The hashtag #JusticeForLucca has been trending on Twitter. A peaceful rally is planned for Saturday afternoon at Hampton Pines Park in North Lauderdale, with attendees encouraged to wear red. Rolle was wearing a red shirt on the day of his arrest. On Monday, the first day back to school after the incident, protesting students also wore red to school.
Robinson, who is Crump’s partner, said her firm will “absolutely” pursue a civil lawsuit against the Sheriff’s Office.
“If we can’t appeal to their humanity to be held accountable, then there’s other ways,” she said.
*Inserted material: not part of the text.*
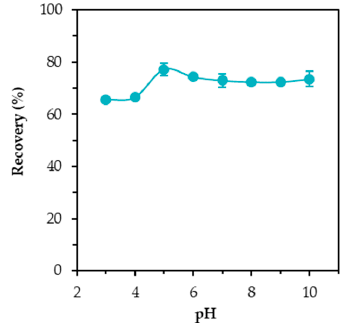
Figure 3. E ff ect of initial pH in sample solution on Cd recovery. Experimental conditions: Cd 10 µ g · L − 1 ;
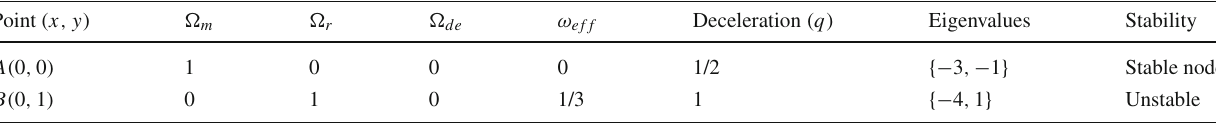
Table 1 Critical points for the dynamical system of the considered model Point ( x , y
She said Rolle goes to the McDonald’s every day after school with his friends. After the other student was arrested, his phone fell. Robinson said a deputy kicked it. Then Rolle reached in to retrieve it.
”They are millennials, the phone is an appendage,” she said. That’s when he wound up pepper sprayed, taken to the ground, and his head pound into the pavement.
“He is traumatized because that’s a lot to go through and … you don’t expect someone to unleash that level of violence on you for no reason. And he’s a kid. He’s a ninth grader. He’s 15. I think he’s still going through the shock of it and dealing with his injuries.”
She said police called his mother to get permission to treat him for the pepper spray, but didn’t attend to his nose. He went to the hospital on his own.
“The level of force based on the circumstances is unjustifiable. His head is being slammed into the concrete. It’s very tough to watch. The officers have to be held accountable.”